We had to be very careful not to create another demand on people who were already stretched.

The other challenge was that many people didn't see themselves as part of the problem.

When you're asking someone to invest time and energy into stigma reduction, but they don't believe they stigmatise anyone, that can be a difficult conversation.

Healthcare is also driven by budgets, KPIs and competing priorities. Convincing people that this work matters when it isn't explicitly written into their performance measures can be challenging.

If you had five minutes with a hospital CEO or policymaker, how would you convince them this matters?

I'd tell stories.

I think the more you can personalise it, the better. If somebody you love was transgender, or living with a health condition, or experiencing stigma in some other way, how would you want them to be treated?

It's always worth having a few good examples in your pocket.

One that has always stayed with me involved a trans man who was admitted to a men's ward. During a consultation, a clinician began asking questions about menstruation and childbirth history while other patients sat only a few metres away behind curtains.

The questions themselves were clinically appropriate but the setting wasn't.

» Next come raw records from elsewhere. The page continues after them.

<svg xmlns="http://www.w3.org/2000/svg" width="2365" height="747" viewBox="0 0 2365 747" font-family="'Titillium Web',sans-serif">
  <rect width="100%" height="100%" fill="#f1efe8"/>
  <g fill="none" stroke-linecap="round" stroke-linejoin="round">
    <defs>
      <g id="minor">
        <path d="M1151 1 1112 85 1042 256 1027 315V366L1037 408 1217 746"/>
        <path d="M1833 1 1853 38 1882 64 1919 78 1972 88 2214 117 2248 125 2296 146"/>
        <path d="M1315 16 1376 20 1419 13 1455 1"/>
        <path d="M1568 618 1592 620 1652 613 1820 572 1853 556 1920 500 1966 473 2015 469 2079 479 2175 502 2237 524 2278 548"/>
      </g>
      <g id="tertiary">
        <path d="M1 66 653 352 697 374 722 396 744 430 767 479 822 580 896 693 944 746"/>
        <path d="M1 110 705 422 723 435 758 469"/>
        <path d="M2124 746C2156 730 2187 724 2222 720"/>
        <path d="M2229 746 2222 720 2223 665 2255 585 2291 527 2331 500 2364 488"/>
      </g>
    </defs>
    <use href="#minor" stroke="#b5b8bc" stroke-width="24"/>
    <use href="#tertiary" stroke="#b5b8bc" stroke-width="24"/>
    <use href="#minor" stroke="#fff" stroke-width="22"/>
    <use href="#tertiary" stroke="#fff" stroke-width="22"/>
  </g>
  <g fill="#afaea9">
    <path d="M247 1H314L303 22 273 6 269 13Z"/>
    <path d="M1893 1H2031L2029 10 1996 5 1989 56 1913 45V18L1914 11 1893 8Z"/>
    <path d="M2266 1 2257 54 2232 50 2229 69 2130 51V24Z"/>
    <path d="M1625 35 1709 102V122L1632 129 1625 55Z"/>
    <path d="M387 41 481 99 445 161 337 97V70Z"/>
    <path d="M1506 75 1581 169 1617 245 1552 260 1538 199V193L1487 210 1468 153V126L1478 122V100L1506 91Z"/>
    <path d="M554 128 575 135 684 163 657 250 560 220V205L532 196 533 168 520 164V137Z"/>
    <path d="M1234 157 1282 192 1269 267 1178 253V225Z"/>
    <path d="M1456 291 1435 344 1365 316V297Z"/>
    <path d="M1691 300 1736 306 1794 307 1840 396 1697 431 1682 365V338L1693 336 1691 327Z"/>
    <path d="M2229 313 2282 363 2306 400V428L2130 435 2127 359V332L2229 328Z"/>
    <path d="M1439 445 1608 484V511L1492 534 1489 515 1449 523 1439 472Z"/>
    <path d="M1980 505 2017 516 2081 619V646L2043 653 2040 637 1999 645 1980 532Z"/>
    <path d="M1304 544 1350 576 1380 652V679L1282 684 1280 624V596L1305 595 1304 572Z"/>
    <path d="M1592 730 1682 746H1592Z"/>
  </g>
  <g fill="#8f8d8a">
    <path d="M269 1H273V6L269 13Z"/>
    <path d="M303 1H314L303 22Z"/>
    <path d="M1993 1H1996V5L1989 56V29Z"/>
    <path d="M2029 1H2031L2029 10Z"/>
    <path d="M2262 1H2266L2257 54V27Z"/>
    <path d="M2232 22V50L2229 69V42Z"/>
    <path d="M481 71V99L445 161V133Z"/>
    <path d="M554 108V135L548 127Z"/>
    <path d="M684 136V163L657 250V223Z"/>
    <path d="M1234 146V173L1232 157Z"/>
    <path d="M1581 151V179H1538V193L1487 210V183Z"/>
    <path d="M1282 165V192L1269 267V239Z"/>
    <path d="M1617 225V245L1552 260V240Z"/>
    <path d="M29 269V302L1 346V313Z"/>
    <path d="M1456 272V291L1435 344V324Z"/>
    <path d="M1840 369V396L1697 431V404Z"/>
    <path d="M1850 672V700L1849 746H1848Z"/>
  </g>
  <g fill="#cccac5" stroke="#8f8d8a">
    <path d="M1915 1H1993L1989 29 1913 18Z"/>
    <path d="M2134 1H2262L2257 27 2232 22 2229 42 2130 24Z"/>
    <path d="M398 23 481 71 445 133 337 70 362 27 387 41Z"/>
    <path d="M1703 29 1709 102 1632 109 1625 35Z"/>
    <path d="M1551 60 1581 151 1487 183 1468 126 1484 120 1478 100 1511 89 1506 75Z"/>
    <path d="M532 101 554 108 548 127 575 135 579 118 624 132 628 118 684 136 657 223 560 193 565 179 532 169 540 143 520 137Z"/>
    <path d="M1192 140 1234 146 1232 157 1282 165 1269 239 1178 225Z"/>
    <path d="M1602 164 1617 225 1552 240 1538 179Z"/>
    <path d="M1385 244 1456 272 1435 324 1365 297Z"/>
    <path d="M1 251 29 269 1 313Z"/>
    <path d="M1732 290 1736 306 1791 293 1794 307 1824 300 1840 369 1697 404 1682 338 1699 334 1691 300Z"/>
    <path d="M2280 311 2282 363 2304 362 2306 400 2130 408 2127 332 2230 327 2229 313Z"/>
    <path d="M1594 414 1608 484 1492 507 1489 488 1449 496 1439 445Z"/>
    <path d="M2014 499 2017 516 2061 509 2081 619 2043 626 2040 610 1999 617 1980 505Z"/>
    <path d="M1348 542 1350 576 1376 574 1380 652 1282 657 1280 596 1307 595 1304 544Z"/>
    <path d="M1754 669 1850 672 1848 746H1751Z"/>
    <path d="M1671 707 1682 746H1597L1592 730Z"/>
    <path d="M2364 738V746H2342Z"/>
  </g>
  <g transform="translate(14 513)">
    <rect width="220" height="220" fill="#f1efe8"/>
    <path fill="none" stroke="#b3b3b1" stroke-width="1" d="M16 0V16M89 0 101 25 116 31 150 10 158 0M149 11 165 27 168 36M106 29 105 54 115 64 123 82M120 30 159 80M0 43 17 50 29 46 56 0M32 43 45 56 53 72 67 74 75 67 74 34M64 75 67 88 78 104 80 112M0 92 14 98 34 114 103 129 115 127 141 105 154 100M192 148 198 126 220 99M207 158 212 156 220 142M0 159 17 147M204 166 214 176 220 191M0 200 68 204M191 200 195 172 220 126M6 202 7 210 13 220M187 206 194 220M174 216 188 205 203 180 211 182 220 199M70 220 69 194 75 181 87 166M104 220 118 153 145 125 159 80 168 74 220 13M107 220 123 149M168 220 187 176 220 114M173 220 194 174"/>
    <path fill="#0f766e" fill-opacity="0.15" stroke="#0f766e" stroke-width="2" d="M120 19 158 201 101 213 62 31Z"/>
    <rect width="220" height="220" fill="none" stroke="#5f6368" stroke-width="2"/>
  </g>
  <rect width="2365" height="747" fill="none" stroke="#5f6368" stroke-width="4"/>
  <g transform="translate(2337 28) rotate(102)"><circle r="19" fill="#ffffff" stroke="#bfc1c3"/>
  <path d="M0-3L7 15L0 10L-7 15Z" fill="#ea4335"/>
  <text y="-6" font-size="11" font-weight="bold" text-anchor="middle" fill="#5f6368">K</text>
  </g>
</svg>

The patient was incredibly generous in the feedback he gave, but it was a powerful reminder that many healthcare workers would never intentionally cause harm. Stories like this help people recognise how easily everyday systems, environments and routines can create experiences of stigma and exclusion.

What change would you like to see happen over the next decade?

I'd love to see stigma reduction embedded into healthcare standards.

Right from the beginning, we had all the passion. We had people who cared, people who were willing to put their hand up and do the work.

‍But we had no sticks. We didn't really have anything to say, "Actually, people need to listen to this."

I think the biggest stick we have in healthcare is the standards.

If stigma reduction and inclusion were built into those standards, health services would have to pay attention. It wouldn't just rely on passionate people pushing for change or trying to convince others that it matters.

To me, that's where the opportunity is.